• _What you are asked to do_
If pictures are present, leave them out, and copy the data word for word.

• _Source records_
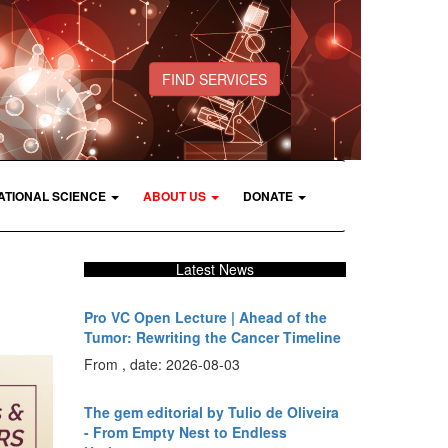
FIND SERVICES
ATIONAL SCIENCE
ABOUT US
DONATE
Latest News
Pro VC Open Lecture | Ahead of the
Tumor: Rewriting the Cancer Timeline
From , date: 2026-08-03
The gem editorial by Tulio de Oliveira
- From Empty Nest to Endless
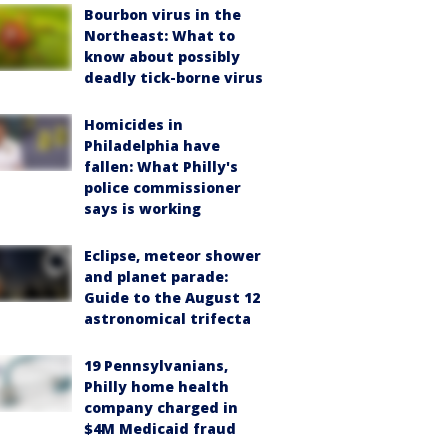
Bourbon virus in the
Northeast: What to
know about possibly
deadly tick-borne virus
Homicides in
Philadelphia have
fallen: What Philly's
police commissioner
says is working
Eclipse, meteor shower
and planet parade:
Guide to the August 12
astronomical trifecta
19 Pennsylvanians,
Philly home health
company charged in
$4M Medicaid fraud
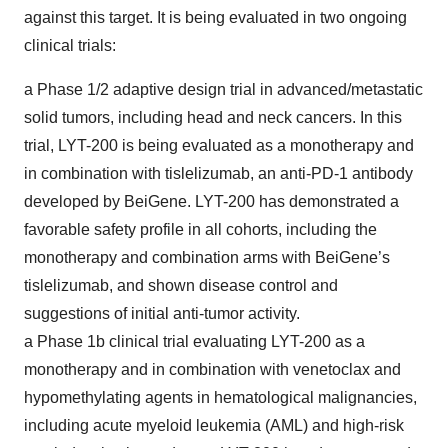
against this target. It is being evaluated in two ongoing
clinical trials:
a Phase 1/2 adaptive design trial in advanced/metastatic
solid tumors, including head and neck cancers. In this
trial, LYT-200 is being evaluated as a monotherapy and
in combination with tislelizumab, an anti-PD-1 antibody
developed by BeiGene. LYT-200 has demonstrated a
favorable safety profile in all cohorts, including the
monotherapy and combination arms with BeiGene’s
tislelizumab, and shown disease control and
suggestions of initial anti-tumor activity.
a Phase 1b clinical trial evaluating LYT-200 as a
monotherapy and in combination with venetoclax and
hypomethylating agents in hematological malignancies,
including acute myeloid leukemia (AML) and high-risk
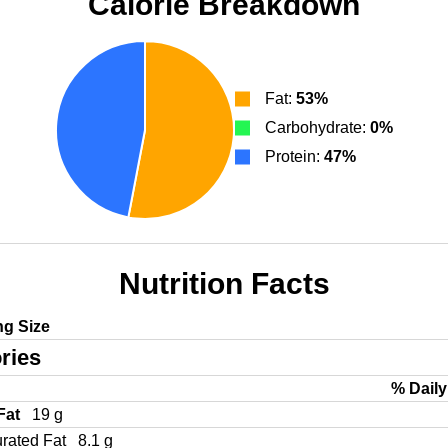
Calorie Breakdown
Fat:
53%
Carbohydrate:
0%
Protein:
47%
Nutrition Facts
ng Size
ries
% Daily
 Fat
19 g
urated Fat
8.1 g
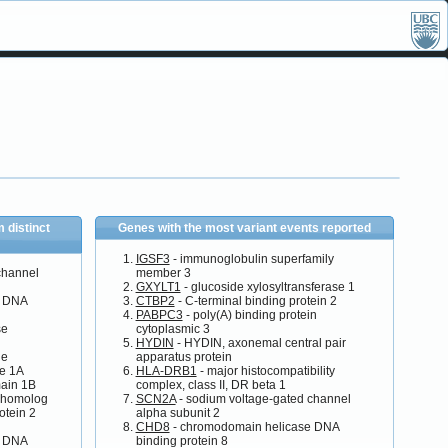
 distinct
Genes with the most variant events reported
IGSF3
- immunoglobulin superfamily
channel
member 3
GXYLT1
- glucoside xylosyltransferase 1
e DNA
CTBP2
- C-terminal binding protein 2
PABPC3
- poly(A) binding protein
se
cytoplasmic 3
HYDIN
- HYDIN, axonemal central pair
ne
apparatus protein
se 1A
HLA-DRB1
- major histocompatibility
main 1B
complex, class II, DR beta 1
 homolog
SCN2A
- sodium voltage-gated channel
otein 2
alpha subunit 2
CHD8
- chromodomain helicase DNA
e DNA
binding protein 8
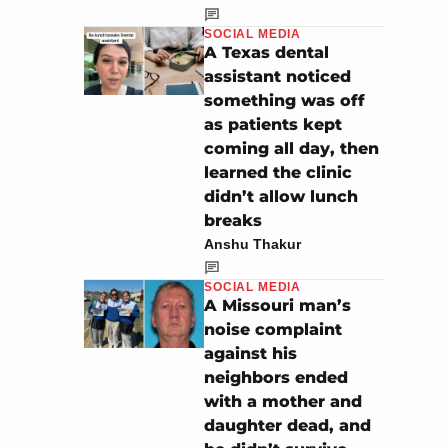
SOCIAL MEDIA
A Texas dental
assistant noticed
something was off
as patients kept
coming all day, then
learned the clinic
didn’t allow lunch
breaks
Anshu Thakur
SOCIAL MEDIA
A Missouri man’s
noise complaint
against his
neighbors ended
with a mother and
daughter dead, and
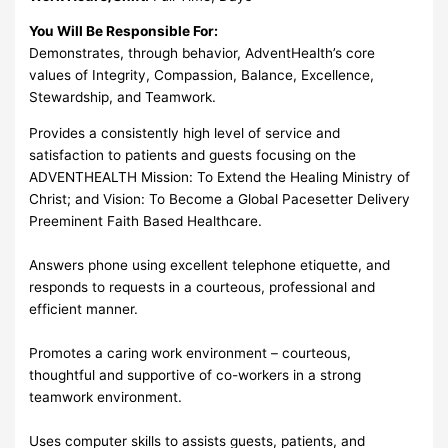
You Will Be Responsible For:
Demonstrates, through behavior, AdventHealth’s core
values of Integrity, Compassion, Balance, Excellence,
Stewardship, and Teamwork.
Provides a consistently high level of service and
satisfaction to patients and guests focusing on the
ADVENTHEALTH Mission: To Extend the Healing Ministry of
Christ; and Vision: To Become a Global Pacesetter Delivery
Preeminent Faith Based Healthcare.
Answers phone using excellent telephone etiquette, and
responds to requests in a courteous, professional and
efficient manner.
Promotes a caring work environment – courteous,
thoughtful and supportive of co-workers in a strong
teamwork environment.
Uses computer skills to assists guests, patients, and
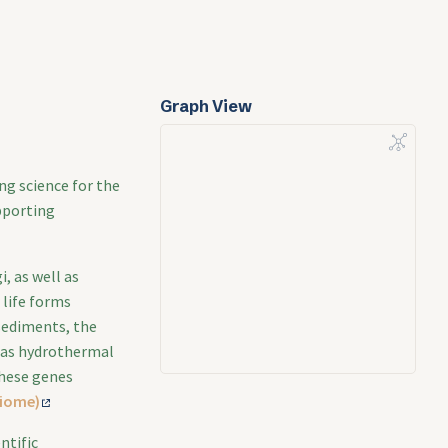
Graph View
ng science for the
pporting
, as well as
 life forms
 sediments, the
 as hydrothermal
these genes
biome)
ntific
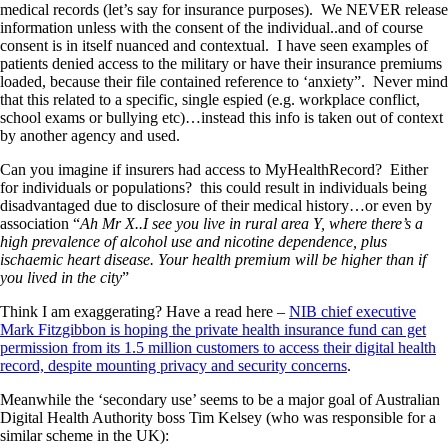
medical records (let’s say for insurance purposes). We NEVER release
information unless with the consent of the individual..and of course
consent is in itself nuanced and contextual. I have seen examples of
patients denied access to the military or have their insurance premiums
loaded, because their file contained reference to ‘anxiety”. Never mind
that this related to a specific, single espied (e.g. workplace conflict,
school exams or bullying etc)…instead this info is taken out of context
by another agency and used.
Can you imagine if insurers had access to MyHealthRecord? Either
for individuals or populations? this could result in individuals being
disadvantaged due to disclosure of their medical history…or even by
association “
Ah Mr X..I see you live in rural area Y, where there’s a
high prevalence of alcohol use and nicotine dependence, plus
ischaemic heart disease. Your health premium will be higher than if
you lived in the city
”
Think I am exaggerating? Have a read here –
NIB chief executive
Mark Fitzgibbon is hoping the private health insurance fund can get
permission from its 1.5 million customers to access their digital health
record, despite mounting privacy and security concerns
.
Meanwhile the ‘secondary use’ seems to be a major goal of Australian
Digital Health Authority boss Tim Kelsey (who was responsible for a
similar scheme in the UK):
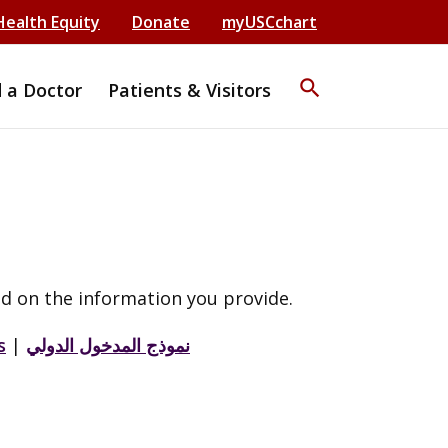
Health Equity
Donate
myUSCchart
search
d a Doctor
Patients & Visitors
d on the information you provide.
s
|
نموذج المدخول الدولي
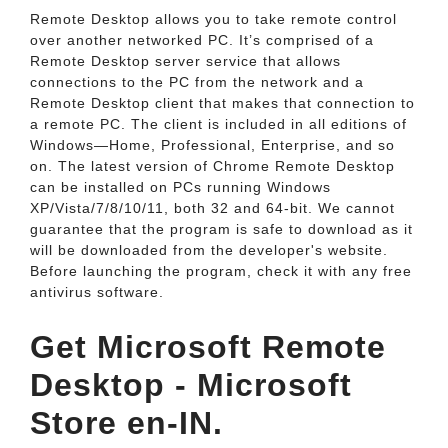
Remote Desktop allows you to take remote control
over another networked PC. It’s comprised of a
Remote Desktop server service that allows
connections to the PC from the network and a
Remote Desktop client that makes that connection to
a remote PC. The client is included in all editions of
Windows—Home, Professional, Enterprise, and so
on. The latest version of Chrome Remote Desktop
can be installed on PCs running Windows
XP/Vista/7/8/10/11, both 32 and 64-bit. We cannot
guarantee that the program is safe to download as it
will be downloaded from the developer's website.
Before launching the program, check it with any free
antivirus software.
Get Microsoft Remote
Desktop - Microsoft
Store en-IN.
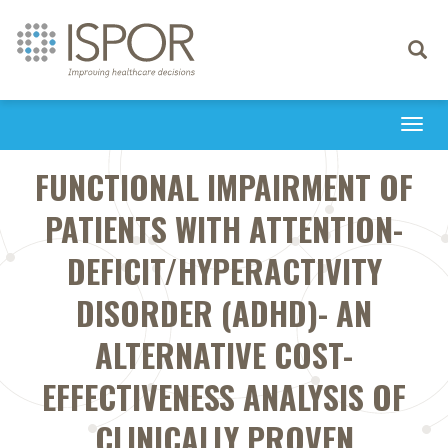
Toggle
navigati
Togg
navi
FUNCTIONAL IMPAIRMENT OF
PATIENTS WITH ATTENTION-
DEFICIT/HYPERACTIVITY
DISORDER (ADHD)- AN
ALTERNATIVE COST-
EFFECTIVENESS ANALYSIS OF
CLINICALLY PROVEN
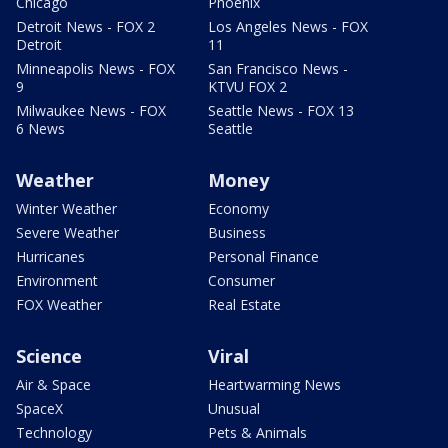
Chicago
Phoenix
Detroit News - FOX 2
Los Angeles News - FOX
Detroit
11
Minneapolis News - FOX
San Francisco News -
9
KTVU FOX 2
Milwaukee News - FOX
Seattle News - FOX 13
6 News
Seattle
Weather
Money
Winter Weather
Economy
Severe Weather
Business
Hurricanes
Personal Finance
Environment
Consumer
FOX Weather
Real Estate
Science
Viral
Air & Space
Heartwarming News
SpaceX
Unusual
Technology
Pets & Animals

• _Completed task_
FIND SERVICES
ATIONAL SCIENCE
ABOUT US
DONATE
Latest News
Pro VC Open Lecture | Ahead of the
Tumor: Rewriting the Cancer Timeline
From , date: 2026-08-03
The gem editorial by Tulio de Oliveira
- From Empty Nest to Endless
Bourbon virus in the
Northeast: What to
know about possibly
deadly tick-borne virus
Homicides in
Philadelphia have
fallen: What Philly's
police commissioner
says is working
Eclipse, meteor shower
and planet parade:
Guide to the August 12
astronomical trifecta
19 Pennsylvanians,
Philly home health
company charged in
$4M Medicaid fraud
against this target. It is being evaluated in two ongoing
clinical trials:
a Phase 1/2 adaptive design trial in advanced/metastatic
solid tumors, including head and neck cancers. In this
trial, LYT-200 is being evaluated as a monotherapy and
in combination with tislelizumab, an anti-PD-1 antibody
developed by BeiGene. LYT-200 has demonstrated a
favorable safety profile in all cohorts, including the
monotherapy and combination arms with BeiGene’s
tislelizumab, and shown disease control and
suggestions of initial anti-tumor activity.
a Phase 1b clinical trial evaluating LYT-200 as a
monotherapy and in combination with venetoclax and
hypomethylating agents in hematological malignancies,
including acute myeloid leukemia (AML) and high-risk
Calorie Breakdown
Fat:
53%
Carbohydrate:
0%
Protein:
47%
Nutrition Facts
ng Size
ries
% Daily
 Fat
19 g
urated Fat
8.1 g
 distinct
Genes with the most variant events reported
IGSF3
- immunoglobulin superfamily
channel
member 3
GXYLT1
- glucoside xylosyltransferase 1
e DNA
CTBP2
- C-terminal binding protein 2
PABPC3
- poly(A) binding protein
se
cytoplasmic 3
HYDIN
- HYDIN, axonemal central pair
ne
apparatus protein
se 1A
HLA-DRB1
- major histocompatibility
main 1B
complex, class II, DR beta 1
 homolog
SCN2A
- sodium voltage-gated channel
otein 2
alpha subunit 2
CHD8
- chromodomain helicase DNA
e DNA
binding protein 8
SOCIAL MEDIA
A Texas dental
assistant noticed
something was off
as patients kept
coming all day, then
learned the clinic
didn’t allow lunch
breaks
Anshu Thakur
SOCIAL MEDIA
A Missouri man’s
noise complaint
against his
neighbors ended
with a mother and
daughter dead, and
You Will Be Responsible For:
Demonstrates, through behavior, AdventHealth’s core
values of Integrity, Compassion, Balance, Excellence,
Stewardship, and Teamwork.
Provides a consistently high level of service and
satisfaction to patients and guests focusing on the
ADVENTHEALTH Mission: To Extend the Healing Ministry of
Christ; and Vision: To Become a Global Pacesetter Delivery
Preeminent Faith Based Healthcare.
Answers phone using excellent telephone etiquette, and
responds to requests in a courteous, professional and
efficient manner.
Promotes a caring work environment – courteous,
thoughtful and supportive of co-workers in a strong
teamwork environment.
Uses computer skills to assists guests, patients, and
Graph View
ng science for the
pporting
, as well as
 life forms
 sediments, the
 as hydrothermal
these genes
biome)
ntific
medical records (let’s say for insurance purposes). We NEVER release
information unless with the consent of the individual..and of course
consent is in itself nuanced and contextual. I have seen examples of
patients denied access to the military or have their insurance premiums
loaded, because their file contained reference to ‘anxiety”. Never mind
that this related to a specific, single espied (e.g. workplace conflict,
school exams or bullying etc)…instead this info is taken out of context
by another agency and used.
Can you imagine if insurers had access to MyHealthRecord? Either
for individuals or populations? this could result in individuals being
disadvantaged due to disclosure of their medical history…or even by
association “
Ah Mr X..I see you live in rural area Y, where there’s a
high prevalence of alcohol use and nicotine dependence, plus
ischaemic heart disease. Your health premium will be higher than if
you lived in the city
”
Think I am exaggerating? Have a read here –
NIB chief executive
Mark Fitzgibbon is hoping the private health insurance fund can get
permission from its 1.5 million customers to access their digital health
record, despite mounting privacy and security concerns
.
Meanwhile the ‘secondary use’ seems to be a major goal of Australian
Digital Health Authority boss Tim Kelsey (who was responsible for a
similar scheme in the UK):
Health Equity
Donate
myUSCchart
search
d a Doctor
Patients & Visitors
d on the information you provide.
s
|
نموذج المدخول الدولي
Remote Desktop allows you to take remote control
over another networked PC. It’s comprised of a
Remote Desktop server service that allows
connections to the PC from the network and a
Remote Desktop client that makes that connection to
a remote PC. The client is included in all editions of
Windows—Home, Professional, Enterprise, and so
on. The latest version of Chrome Remote Desktop
can be installed on PCs running Windows
XP/Vista/7/8/10/11, both 32 and 64-bit. We cannot
guarantee that the program is safe to download as it
will be downloaded from the developer's website.
Before launching the program, check it with any free
antivirus software.
Get Microsoft Remote
Desktop - Microsoft
Store en-IN.
Toggle
navigati
Togg
navi
FUNCTIONAL IMPAIRMENT OF
PATIENTS WITH ATTENTION-
DEFICIT/HYPERACTIVITY
DISORDER (ADHD)- AN
ALTERNATIVE COST-
EFFECTIVENESS ANALYSIS OF
CLINICALLY PROVEN
Chicago
Phoenix
Detroit News - FOX 2
Los Angeles News - FOX
Detroit
11
Minneapolis News - FOX
San Francisco News -
9
KTVU FOX 2
Milwaukee News - FOX
Seattle News - FOX 13
6 News
Seattle
Weather
Money
Winter Weather
Economy
Severe Weather
Business
Hurricanes
Personal Finance
Environment
Consumer
FOX Weather
Real Estate
Science
Viral
Air & Space
Heartwarming News
SpaceX
Unusual
Technology
Pets & Animals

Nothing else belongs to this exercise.